22 August 2007

...but i do believe in sole-mates.

Every American girl wishes she could take the next good looking guy on the street and turn him into the perfect, caring, wise husband of her dreams. And I suppose it's possible that some man could see in a little girl the makings of the woman he falls in love with and marries. Actually, that's always going to be pretty creepy. And yet in this intensely realistic tale of promise and patience, of foresight and trust, of a fantastical, yet practical love that doesn't seem to have a beginning or an end, it just works. Audrey Niffenegger creates the perfect relationship in her debut novel The Time Traveler's Wife, not because they live without problems, but because they have a picture of how it all ends up, and in the end, they love each other and everything just feels alright.
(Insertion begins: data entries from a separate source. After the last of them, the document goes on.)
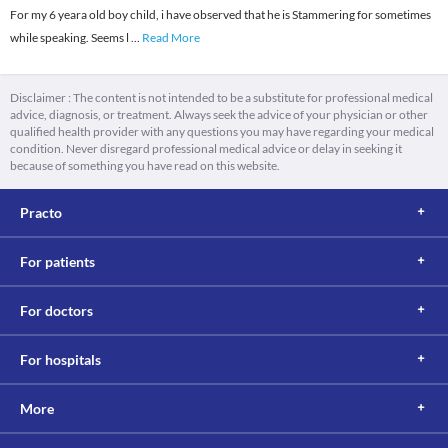
For my 6 yeara old boy child, i have observed that he is Stammering for sometimes
while speaking. Seems l
...
Read More
Disclaimer : The content is not intended to be a substitute for professional medical
advice, diagnosis, or treatment. Always seek the advice of your physician or other
qualified health provider with any questions you may have regarding your medical
condition. Never disregard professional medical advice or delay in seeking it
because of something you have read on this website.
Practo
For patients
For doctors
For hospitals
More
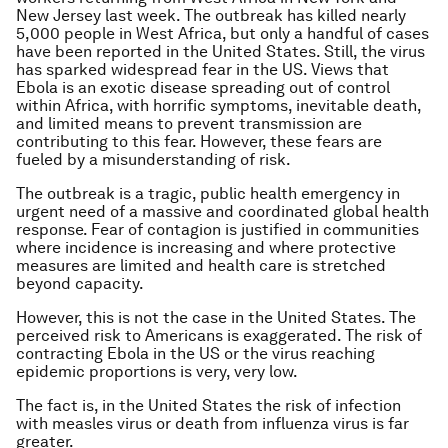
New Jersey last week. The outbreak has killed nearly
5,000 people in West Africa, but only a handful of cases
have been reported in the United States. Still, the virus
has sparked widespread fear in the US. Views that
Ebola is an exotic disease spreading out of control
within Africa, with horrific symptoms, inevitable death,
and limited means to prevent transmission are
contributing to this fear. However, these fears are
fueled by a misunderstanding of risk.
The outbreak is a tragic, public health emergency in
urgent need of a massive and coordinated global health
response. Fear of contagion is justified in communities
where incidence is increasing and where protective
measures are limited and health care is stretched
beyond capacity.
However, this is not the case in the United States. The
perceived risk to Americans is exaggerated. The risk of
contracting Ebola in the US or the virus reaching
epidemic proportions is very, very low.
The fact is, in the United States the risk of infection
with measles virus or death from influenza virus is far
greater.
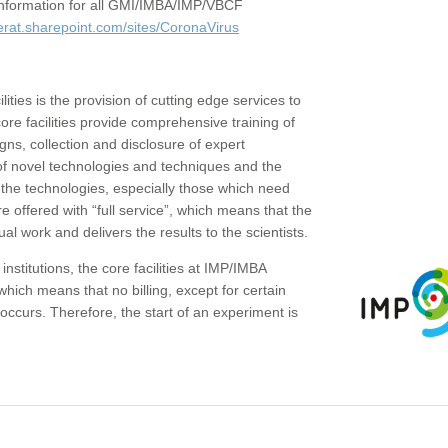
c information for all GMI/IMBA/IMP/VBCF
erat.sharepoint.com/sites/CoronaVirus
ities is the provision of cutting edge services to
core facilities provide comprehensive training of
gns, collection and disclosure of expert
of novel technologies and techniques and the
the technologies, especially those which need
re offered with “full service”, which means that the
ual work and delivers the results to the scientists.
institutions, the core facilities at IMP/IMBA
which means that no billing, except for certain
ccurs. Therefore, the start of an experiment is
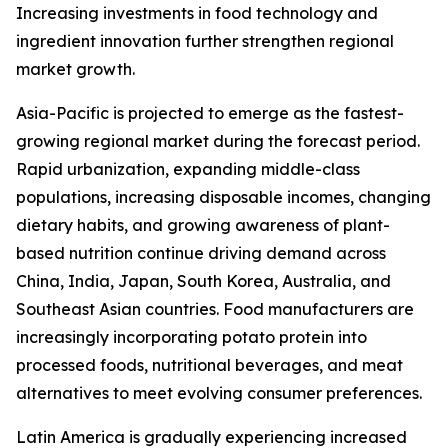
Increasing investments in food technology and
ingredient innovation further strengthen regional
market growth.
Asia-Pacific is projected to emerge as the fastest-
growing regional market during the forecast period.
Rapid urbanization, expanding middle-class
populations, increasing disposable incomes, changing
dietary habits, and growing awareness of plant-
based nutrition continue driving demand across
China, India, Japan, South Korea, Australia, and
Southeast Asian countries. Food manufacturers are
increasingly incorporating potato protein into
processed foods, nutritional beverages, and meat
alternatives to meet evolving consumer preferences.
Latin America is gradually experiencing increased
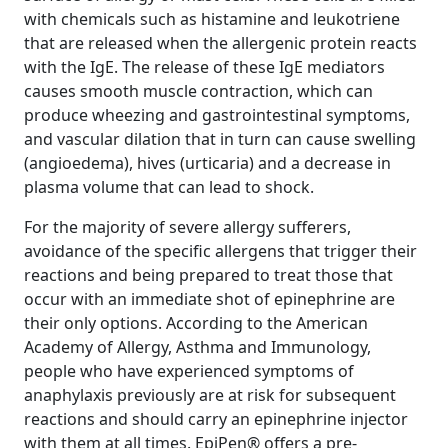
with chemicals such as histamine and leukotriene
that are released when the allergenic protein reacts
with the IgE. The release of these IgE mediators
causes smooth muscle contraction, which can
produce wheezing and gastrointestinal symptoms,
and vascular dilation that in turn can cause swelling
(angioedema), hives (urticaria) and a decrease in
plasma volume that can lead to shock.
For the majority of severe allergy sufferers,
avoidance of the specific allergens that trigger their
reactions and being prepared to treat those that
occur with an immediate shot of epinephrine are
their only options. According to the American
Academy of Allergy, Asthma and Immunology,
people who have experienced symptoms of
anaphylaxis previously are at risk for subsequent
reactions and should carry an epinephrine injector
with them at all times. EpiPen® offers a pre-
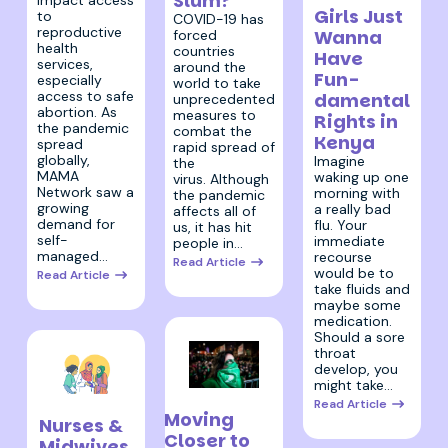
Slum?
impact access
Girls Just
to
COVID-19 has
reproductive
Wanna
forced
health
countries
Have
services,
around the
Fun-
especially
world to take
access to safe
damental
unprecedented
abortion. As
measures to
Rights in
the pandemic
combat the
Kenya
spread
rapid spread of
globally,
Imagine
the
MAMA
waking up one
virus. Although
Network saw a
morning with
the pandemic
growing
a really bad
affects all of
demand for
flu. Your
us, it has hit
self-
immediate
people in…
managed…
recourse
Read Article
would be to
Read Article
take fluids and
maybe some
medication.
Should a sore
throat
develop, you
might take…
26 March 2020
7 April 2020
Read Article
Moving
Nurses &
Closer to
Midwives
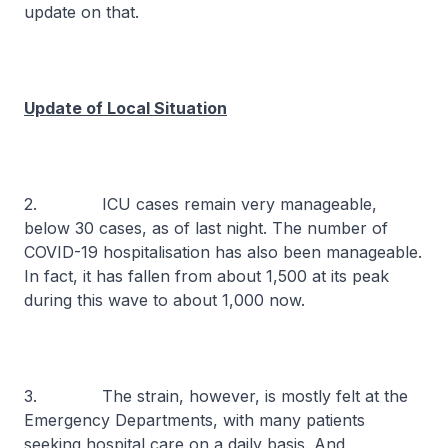
update on that.
Update of Local Situation
2. ICU cases remain very manageable,
below 30 cases, as of last night. The number of
COVID-19 hospitalisation has also been manageable.
In fact, it has fallen from about 1,500 at its peak
during this wave to about 1,000 now.
3. The strain, however, is mostly felt at the
Emergency Departments, with many patients
seeking hospital care on a daily basis. And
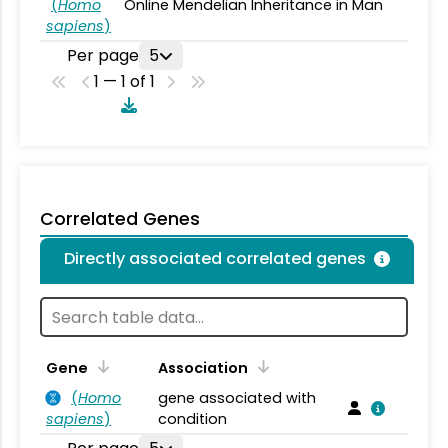
(
Homo
Online Mendelian Inheritance in Man
sapiens
)
Per page
5
1 — 1 of 1
Correlated Genes
Directly associated correlated genes
Gene
Association
(
Homo
gene associated with
sapiens
)
condition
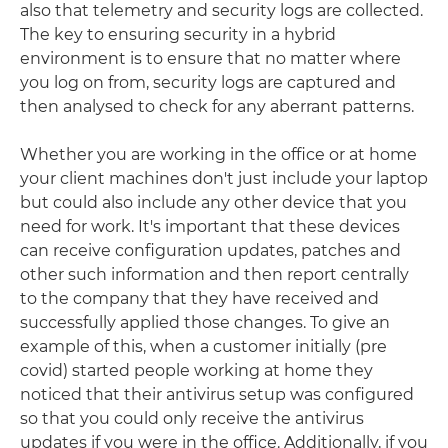
also that telemetry and security logs are collected.
The key to ensuring security in a hybrid
environment is to ensure that no matter where
you log on from, security logs are captured and
then analysed to check for any aberrant patterns.
Whether you are working in the office or at home
your client machines don't just include your laptop
but could also include any other device that you
need for work. It's important that these devices
can receive configuration updates, patches and
other such information and then report centrally
to the company that they have received and
successfully applied those changes. To give an
example of this, when a customer initially (pre
covid) started people working at home they
noticed that their antivirus setup was configured
so that you could only receive the antivirus
updates if you were in the office. Additionally, if you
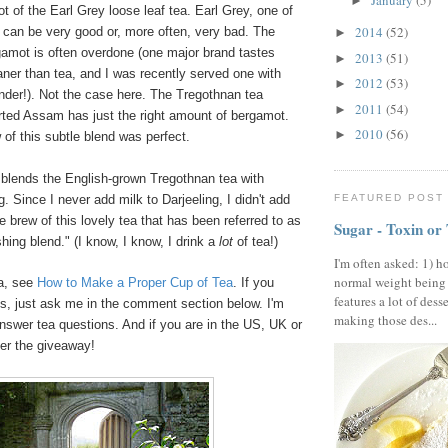
January
(5)
►
ot of the Earl Grey loose leaf tea. Earl Grey, one of
2014
(52)
 can be very good or, more often, very bad. The
►
gamot is often overdone (one major brand tastes
2013
(51)
►
aner than tea, and I was recently served one with
2012
(53)
►
nder!). Not the case here. The Tregothnan tea
2011
(54)
►
rted Assam has just the right amount of bergamot.
2010
(56)
►
of this subtle blend was perfect.
 blends the English-grown Tregothnan tea with
FEATURED POST
. Since I never add milk to Darjeeling, I didn't add
 brew of this lovely tea that has been referred to as
Sugar - Toxin or
shing blend." (I know, I know, I drink a
lot
of tea!)
I'm often asked: 1) h
normal weight being
ea, see
How to Make a Proper Cup of Tea
. If you
features a lot of dess
s, just ask me in the comment section below. I'm
making those des...
nswer tea questions. And if you are in the US, UK or
ter the giveaway!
Causality is rendered obsolete, perhaps because its application would debunk the notion of "love" in the story, as the reader tries to piece together this "chronologically challenged" narrative. We're given no explanation for Henry's time travels that break all natural laws. Often triggered by stress, he disappears and appears - naked, because he can't manage to take anything else with him - in unpredictable places and times for an unknown duration. For another unknown reason, Henry is able to visit his future wife, Clare, many times during her childhood. This is where the story get tricky: Clare meets Henry as a child, falls in love, finds him in her present when she becomes older, and becomes his wife. Henry knows that Clare is his wife when he meets the smaller version of her, but she seeks him out and loves him later on because of her initial experiences with his older self. Henry's influence on Clare as a young person greatly influences who she later becomes; while Clare's image of Henry as an older man gives her hope and guidance with the younger, more volatile version of her husband. They both change the person they see in front of them into the image of the person they have in their minds (and have experienced in some form) and this is precisely the concept that I find difficult to label "romantic" and simply digest.

Clare, especially, is put in an incredibly challenging situation. Her life is built around her own patient waiting - for Henry to visit her as a child, for Henry to grow up into the man she knows him to be from her childhood visit, and finally for him to come back from his various inexplicable and incalculable trips. She endures all this through the love she develops for this man who teaches her about life and literature, while even taking great lengths to defend her honor. Clare suffers through the hardships of every relationship because she loves the untapped potential in the man she's dating to become the man she marries. In real life, people with these misconceived notions are scoffed at and talked about with disgust or elitist sympathy during sadistic dining rituals.

Henry and Clare's lives are intertwined in a way that evokes a shudder like one of revulsion from jaded cynics walking in on a conversation about soul mates. It's almost too easy, that this couple survives years of pain and fear, intermingled with passion and acceptance; because, they know how the story ends. Real life doesn't give us the happy ending so that we can pull through with the knowledge that any unhappiness is temporal. Every day, we re-evaluate and choose to love the people we love, to commit to the people we relationship with, to see what they can be but still care for who they are. And it's the choice to share that uncertainty, not knowing where we're going or who we're becoming, that sweeps me off my feet.